-- THE DATA follows --

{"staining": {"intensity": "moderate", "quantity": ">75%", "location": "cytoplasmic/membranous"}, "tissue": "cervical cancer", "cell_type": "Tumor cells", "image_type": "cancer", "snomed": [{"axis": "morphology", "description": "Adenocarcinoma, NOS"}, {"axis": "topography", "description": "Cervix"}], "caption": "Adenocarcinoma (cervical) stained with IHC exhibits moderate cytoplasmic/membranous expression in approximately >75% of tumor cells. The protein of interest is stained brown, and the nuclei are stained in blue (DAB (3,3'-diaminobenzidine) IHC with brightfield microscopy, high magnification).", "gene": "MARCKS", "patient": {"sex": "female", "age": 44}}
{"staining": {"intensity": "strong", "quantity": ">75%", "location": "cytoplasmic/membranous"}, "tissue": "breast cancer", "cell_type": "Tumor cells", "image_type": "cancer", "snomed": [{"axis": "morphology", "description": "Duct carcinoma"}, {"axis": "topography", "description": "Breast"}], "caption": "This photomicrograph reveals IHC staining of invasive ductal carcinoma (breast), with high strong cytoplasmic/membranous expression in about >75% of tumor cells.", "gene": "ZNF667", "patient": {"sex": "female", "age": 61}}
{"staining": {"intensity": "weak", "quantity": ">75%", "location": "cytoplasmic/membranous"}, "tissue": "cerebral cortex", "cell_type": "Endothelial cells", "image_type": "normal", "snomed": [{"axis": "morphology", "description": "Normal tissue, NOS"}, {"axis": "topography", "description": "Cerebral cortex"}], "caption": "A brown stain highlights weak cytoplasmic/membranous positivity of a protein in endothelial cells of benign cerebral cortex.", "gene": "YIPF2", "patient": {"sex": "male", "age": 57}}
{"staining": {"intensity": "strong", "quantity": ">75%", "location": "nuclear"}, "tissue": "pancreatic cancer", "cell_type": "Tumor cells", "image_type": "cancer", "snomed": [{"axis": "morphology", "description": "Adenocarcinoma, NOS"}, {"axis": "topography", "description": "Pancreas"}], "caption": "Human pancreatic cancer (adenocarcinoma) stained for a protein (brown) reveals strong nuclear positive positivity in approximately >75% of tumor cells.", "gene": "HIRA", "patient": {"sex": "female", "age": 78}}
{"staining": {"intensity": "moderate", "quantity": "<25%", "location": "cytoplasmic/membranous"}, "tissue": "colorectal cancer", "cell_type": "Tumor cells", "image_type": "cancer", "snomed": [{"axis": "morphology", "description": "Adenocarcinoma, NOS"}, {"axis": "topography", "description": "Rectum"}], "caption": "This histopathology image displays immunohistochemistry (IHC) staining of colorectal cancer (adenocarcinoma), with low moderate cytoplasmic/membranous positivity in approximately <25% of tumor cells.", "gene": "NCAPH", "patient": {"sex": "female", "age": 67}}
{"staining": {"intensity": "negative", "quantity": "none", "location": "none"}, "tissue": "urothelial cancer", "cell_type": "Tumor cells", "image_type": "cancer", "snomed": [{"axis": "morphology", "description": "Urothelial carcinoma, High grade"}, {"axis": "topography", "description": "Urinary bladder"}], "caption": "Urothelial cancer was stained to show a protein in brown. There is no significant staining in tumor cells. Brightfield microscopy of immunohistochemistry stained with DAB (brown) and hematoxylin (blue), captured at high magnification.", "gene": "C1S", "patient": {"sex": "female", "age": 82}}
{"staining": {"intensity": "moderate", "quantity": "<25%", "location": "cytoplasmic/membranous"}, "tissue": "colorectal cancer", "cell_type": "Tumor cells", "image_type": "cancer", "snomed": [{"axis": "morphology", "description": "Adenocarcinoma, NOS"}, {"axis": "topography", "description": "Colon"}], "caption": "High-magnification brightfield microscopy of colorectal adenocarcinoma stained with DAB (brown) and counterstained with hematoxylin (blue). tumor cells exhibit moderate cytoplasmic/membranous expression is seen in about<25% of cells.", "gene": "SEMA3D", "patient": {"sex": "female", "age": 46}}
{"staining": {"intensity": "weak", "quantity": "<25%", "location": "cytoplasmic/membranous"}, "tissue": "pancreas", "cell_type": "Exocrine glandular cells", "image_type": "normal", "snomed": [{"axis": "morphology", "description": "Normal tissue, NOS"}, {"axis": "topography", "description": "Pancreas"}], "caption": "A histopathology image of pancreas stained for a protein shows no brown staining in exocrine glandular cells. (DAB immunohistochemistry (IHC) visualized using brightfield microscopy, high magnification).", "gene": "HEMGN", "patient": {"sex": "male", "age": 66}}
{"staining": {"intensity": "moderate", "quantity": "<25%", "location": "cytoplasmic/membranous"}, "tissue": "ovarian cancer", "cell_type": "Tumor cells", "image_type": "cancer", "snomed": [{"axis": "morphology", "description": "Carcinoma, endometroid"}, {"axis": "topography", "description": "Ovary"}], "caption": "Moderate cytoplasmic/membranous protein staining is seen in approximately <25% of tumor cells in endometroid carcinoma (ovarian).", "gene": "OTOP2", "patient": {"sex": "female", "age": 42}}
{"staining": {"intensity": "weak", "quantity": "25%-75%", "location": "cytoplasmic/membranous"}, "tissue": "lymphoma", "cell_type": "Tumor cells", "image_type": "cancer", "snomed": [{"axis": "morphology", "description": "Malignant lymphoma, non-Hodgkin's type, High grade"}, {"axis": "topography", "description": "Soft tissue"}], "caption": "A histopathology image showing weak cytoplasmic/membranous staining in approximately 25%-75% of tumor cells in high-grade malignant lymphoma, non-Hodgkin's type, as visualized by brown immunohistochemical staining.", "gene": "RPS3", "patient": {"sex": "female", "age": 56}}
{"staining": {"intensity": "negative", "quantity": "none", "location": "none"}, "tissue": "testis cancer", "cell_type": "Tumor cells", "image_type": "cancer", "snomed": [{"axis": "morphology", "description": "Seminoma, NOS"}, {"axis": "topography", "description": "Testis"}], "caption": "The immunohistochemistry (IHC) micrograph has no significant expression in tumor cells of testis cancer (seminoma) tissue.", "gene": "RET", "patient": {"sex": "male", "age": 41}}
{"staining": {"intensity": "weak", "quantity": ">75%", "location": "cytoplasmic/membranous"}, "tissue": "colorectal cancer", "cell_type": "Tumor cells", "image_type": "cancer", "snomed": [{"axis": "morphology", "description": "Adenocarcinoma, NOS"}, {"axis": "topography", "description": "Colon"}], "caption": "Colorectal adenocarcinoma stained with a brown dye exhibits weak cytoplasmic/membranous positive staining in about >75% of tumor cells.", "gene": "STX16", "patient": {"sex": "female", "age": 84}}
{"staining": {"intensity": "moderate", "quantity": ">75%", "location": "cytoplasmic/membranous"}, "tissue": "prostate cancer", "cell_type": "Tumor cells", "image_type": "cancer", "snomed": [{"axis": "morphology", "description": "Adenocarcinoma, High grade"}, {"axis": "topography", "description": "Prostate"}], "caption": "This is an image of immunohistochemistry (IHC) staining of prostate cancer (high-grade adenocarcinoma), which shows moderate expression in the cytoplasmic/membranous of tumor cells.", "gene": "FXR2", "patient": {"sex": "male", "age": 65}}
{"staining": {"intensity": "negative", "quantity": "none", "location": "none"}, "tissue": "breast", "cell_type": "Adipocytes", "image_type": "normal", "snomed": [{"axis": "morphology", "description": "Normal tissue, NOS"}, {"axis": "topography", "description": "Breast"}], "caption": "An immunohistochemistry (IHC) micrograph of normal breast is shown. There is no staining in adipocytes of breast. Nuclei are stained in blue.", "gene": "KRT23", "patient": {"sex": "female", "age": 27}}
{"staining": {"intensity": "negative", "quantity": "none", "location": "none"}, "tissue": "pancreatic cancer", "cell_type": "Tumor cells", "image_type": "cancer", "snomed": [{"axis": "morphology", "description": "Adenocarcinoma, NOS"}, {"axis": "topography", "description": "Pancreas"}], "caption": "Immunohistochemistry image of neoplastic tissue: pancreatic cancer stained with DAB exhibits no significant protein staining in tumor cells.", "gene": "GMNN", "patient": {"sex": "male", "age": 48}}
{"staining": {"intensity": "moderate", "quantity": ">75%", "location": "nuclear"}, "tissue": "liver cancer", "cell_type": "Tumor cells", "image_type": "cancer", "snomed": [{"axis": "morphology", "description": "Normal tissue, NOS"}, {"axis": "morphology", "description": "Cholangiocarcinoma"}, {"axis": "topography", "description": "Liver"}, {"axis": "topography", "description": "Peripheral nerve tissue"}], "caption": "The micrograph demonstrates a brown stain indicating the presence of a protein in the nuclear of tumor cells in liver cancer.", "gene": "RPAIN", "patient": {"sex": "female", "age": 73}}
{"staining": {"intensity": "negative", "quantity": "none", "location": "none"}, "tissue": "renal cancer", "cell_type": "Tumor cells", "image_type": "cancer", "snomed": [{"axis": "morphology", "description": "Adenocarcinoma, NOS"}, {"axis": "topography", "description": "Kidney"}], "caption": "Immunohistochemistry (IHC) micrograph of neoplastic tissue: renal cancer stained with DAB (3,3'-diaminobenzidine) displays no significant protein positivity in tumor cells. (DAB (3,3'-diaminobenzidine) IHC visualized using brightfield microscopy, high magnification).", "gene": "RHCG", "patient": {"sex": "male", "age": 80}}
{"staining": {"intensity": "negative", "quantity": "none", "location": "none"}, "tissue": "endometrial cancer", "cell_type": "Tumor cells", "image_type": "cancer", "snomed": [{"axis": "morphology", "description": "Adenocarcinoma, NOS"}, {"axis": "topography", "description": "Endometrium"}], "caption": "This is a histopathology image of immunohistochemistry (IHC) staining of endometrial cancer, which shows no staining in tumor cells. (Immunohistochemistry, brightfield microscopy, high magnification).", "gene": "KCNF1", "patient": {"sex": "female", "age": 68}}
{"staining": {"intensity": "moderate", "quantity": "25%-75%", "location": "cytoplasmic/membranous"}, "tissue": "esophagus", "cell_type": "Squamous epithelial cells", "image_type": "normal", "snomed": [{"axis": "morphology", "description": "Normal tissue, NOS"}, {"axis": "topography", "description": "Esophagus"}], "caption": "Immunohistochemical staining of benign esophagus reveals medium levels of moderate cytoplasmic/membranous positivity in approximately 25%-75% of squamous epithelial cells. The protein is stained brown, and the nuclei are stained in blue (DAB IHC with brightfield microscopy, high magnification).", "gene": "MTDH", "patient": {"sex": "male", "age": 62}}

-- THE DATA concluded --

ABOUT THIS TASK »
Above are some lines. Repeat exactly, and only, those from the line that has "pancreatic cancer (adenocarcinoma)" through the line that has "histopathology image displays".

FINAL ANSWER »
{"staining": {"intensity": "strong", "quantity": ">75%", "location": "nuclear"}, "tissue": "pancreatic cancer", "cell_type": "Tumor cells", "image_type": "cancer", "snomed": [{"axis": "morphology", "description": "Adenocarcinoma, NOS"}, {"axis": "topography", "description": "Pancreas"}], "caption": "Human pancreatic cancer (adenocarcinoma) stained for a protein (brown) reveals strong nuclear positive positivity in approximately >75% of tumor cells.", "gene": "HIRA", "patient": {"sex": "female", "age": 78}}
{"staining": {"intensity": "moderate", "quantity": "<25%", "location": "cytoplasmic/membranous"}, "tissue": "colorectal cancer", "cell_type": "Tumor cells", "image_type": "cancer", "snomed": [{"axis": "morphology", "description": "Adenocarcinoma, NOS"}, {"axis": "topography", "description": "Rectum"}], "caption": "This histopathology image displays immunohistochemistry (IHC) staining of colorectal cancer (adenocarcinoma), with low moderate cytoplasmic/membranous positivity in approximately <25% of tumor cells.", "gene": "NCAPH", "patient": {"sex": "female", "age": 67}}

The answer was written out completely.